You might see periodic error messages about traces export: context deadline exceeded due to telemetry systems not being active. These can be ignored.

2.2. Timeseries API Integration Setup

For developing Timeseries API integrations (which your transformer will interact with), you also need to start docker-compose.timeseries.yml:

cd infrastructure-v2 # Ensure you are in the infrastructure-v2 repository
docker compose -f docker-compose.timeseries.yml up

Now, your locally running collectors and transformers should be able to connect to these local endpoints. When running collectors/transformers using Docker Compose, ensure they are configured with network_mode: host. The boilerplate for transformers should handle this by default. Collectors might need some configuration adjustments if they typically bring up their own RabbitMQ instance, as this would conflict with the infrastructure-v2's RabbitMQ.

2.3. Useful Local Endpoints

  • RabbitMQ Management Interface: http://localhost:15672 (credentials: guest/guest). Use this to monitor message queues.
  • MongoDB: mongodb://localhost:27017/?directConnection=true. You can use a tool like MongoDB Compass to connect.

3. Getting Hands-on: Collector and Transformer Development (Golang)

All new data collectors and transformers are currently developed in Go. An in-house SDK simplifies development by standardizing concerns like messaging, raw data retrival, telemetry, logging, and configuration.

3.1. Data Collectors

See the collectors directory in the monorepo: https://github.com/noi-techpark/opendatahub-collectors/tree/main/collectors.

There is currently no boilerplate generator for data collectors. You'll need to start from scratch or by copying an existing, up-to-date collector. For simplicity, s3-poller is a good starting point.

info

An in depth guide to develop a Data Collector from scratch is available here

info

We also provide low-code Data Collector Blueprints! check out our catalog

3.2. Transformers

See the transformers directory in the monorepo: https://github.com/noi-techpark/opendatahub-collectors/tree/main/transformers.

For transformers, a boilerplate generator is available at /transformers/boilerplate/setup_go.sh. This script generates a minimal transformer service that you can extend. The wizard will ask for a two-part provider tuple and Origin, which need to match the tuple provided in the collectors.

info

An in depth guide to develop a Data Transformer from scratch is available here

info

We also provide low-code Data Transformer Blueprints! check out our catalog

Example: Using the Transformer Boilerplate (Conceptual)

cd opendatahub-collectors/transformers/boilerplate
./setup_go.sh

Follow the prompts. For instance, if your collector is my-data-collector and the origin is MyOrigin, you might enter:

  • Provider Tuple: my-data-collector
  • Origin: MyOrigin

This will generate a new directory (e.g., transformers/my-data-transformer) with a basic Go transformer structure.
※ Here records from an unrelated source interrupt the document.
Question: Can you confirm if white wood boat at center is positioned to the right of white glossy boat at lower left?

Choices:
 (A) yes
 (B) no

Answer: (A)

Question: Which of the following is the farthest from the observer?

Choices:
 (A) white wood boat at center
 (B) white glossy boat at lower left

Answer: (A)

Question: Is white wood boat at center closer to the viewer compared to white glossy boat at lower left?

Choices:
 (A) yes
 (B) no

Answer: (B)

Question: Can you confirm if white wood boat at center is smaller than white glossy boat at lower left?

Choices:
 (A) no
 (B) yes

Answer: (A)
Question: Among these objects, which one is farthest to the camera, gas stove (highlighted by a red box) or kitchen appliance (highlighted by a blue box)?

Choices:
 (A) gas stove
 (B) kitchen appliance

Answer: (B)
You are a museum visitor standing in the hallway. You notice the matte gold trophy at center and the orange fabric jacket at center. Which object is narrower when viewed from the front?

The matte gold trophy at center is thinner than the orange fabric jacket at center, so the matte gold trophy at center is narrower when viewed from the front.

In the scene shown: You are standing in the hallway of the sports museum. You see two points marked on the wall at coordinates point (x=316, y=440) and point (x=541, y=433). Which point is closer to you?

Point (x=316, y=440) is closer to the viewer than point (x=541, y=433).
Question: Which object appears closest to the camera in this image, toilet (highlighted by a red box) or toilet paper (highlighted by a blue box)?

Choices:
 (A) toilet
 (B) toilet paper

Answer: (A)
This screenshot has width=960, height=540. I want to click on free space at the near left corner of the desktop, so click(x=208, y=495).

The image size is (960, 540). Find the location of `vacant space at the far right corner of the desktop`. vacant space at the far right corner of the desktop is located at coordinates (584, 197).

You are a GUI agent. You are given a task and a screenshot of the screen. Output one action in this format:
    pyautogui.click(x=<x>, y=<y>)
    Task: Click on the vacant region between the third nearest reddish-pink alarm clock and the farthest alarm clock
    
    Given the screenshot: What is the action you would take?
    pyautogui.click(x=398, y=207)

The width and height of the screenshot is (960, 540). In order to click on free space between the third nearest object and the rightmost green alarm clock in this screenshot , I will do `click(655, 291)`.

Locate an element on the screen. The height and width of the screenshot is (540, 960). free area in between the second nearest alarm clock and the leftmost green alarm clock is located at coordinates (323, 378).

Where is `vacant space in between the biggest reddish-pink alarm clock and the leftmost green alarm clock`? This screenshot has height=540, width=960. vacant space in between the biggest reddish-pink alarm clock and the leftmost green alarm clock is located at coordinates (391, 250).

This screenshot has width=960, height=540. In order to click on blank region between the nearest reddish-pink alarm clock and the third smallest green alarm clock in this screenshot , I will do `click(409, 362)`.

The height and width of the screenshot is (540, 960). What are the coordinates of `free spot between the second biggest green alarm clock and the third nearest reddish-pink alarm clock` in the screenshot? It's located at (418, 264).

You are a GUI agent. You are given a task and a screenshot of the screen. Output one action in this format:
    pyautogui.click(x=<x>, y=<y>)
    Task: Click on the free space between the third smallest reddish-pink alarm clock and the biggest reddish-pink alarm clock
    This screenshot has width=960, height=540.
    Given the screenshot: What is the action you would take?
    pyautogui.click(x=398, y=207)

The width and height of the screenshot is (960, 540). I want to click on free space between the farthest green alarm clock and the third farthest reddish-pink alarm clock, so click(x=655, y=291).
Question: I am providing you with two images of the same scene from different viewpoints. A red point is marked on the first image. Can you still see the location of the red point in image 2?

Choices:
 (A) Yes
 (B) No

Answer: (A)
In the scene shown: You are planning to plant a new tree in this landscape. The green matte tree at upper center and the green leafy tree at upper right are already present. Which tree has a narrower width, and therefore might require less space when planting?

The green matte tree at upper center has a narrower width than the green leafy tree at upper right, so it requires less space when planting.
Key Aspects of a Go Transformer

Transformers will:

  1. Listen to a Message Queue: Consume raw data events.
  2. Fetch Raw Data: Request the actual raw data from the raw data API (handled by SDK).
  3. Transform Data: Convert the raw data into the format expected by the opendatahub-timeseries-writer.
  4. Push Data to Writer: Use the go-bdp-client to send the transformed data.

3.3 Authentication for the Timeseries Writer (Transformers)

The Timeseries Writer API uses OAuth2 for authentication. Transformers need to obtain an access token to make authenticated requests.

OAuth2 Client Credentials

We provide shared OAuth client credentials for development:

  • Host: https://auth.opendatahub.testingmachine.eu/auth/
  • Realm: noi
  • Token Endpoint: https://auth.opendatahub.testingmachine.eu/auth/realms/noi/protocol/openid-connect/token
  • Client ID: odh-mobility-datacollector-development
  • Client Secret: 7bd46f8f-c296-416d-a13d-dc81e68d0830

The odh-mobility-datacollector-development client is authorized to write to the writer client.

Using the Access Token in API Calls

Once you have the access_token, include it in the Authorization header of your HTTP requests to the Timeseries Writer API.

curl -X GET "http://localhost:8999/json/stations" \
--header 'Content-Type: application/json' \
--header 'Authorization: bearer YOUR_ACCESS_TOKEN'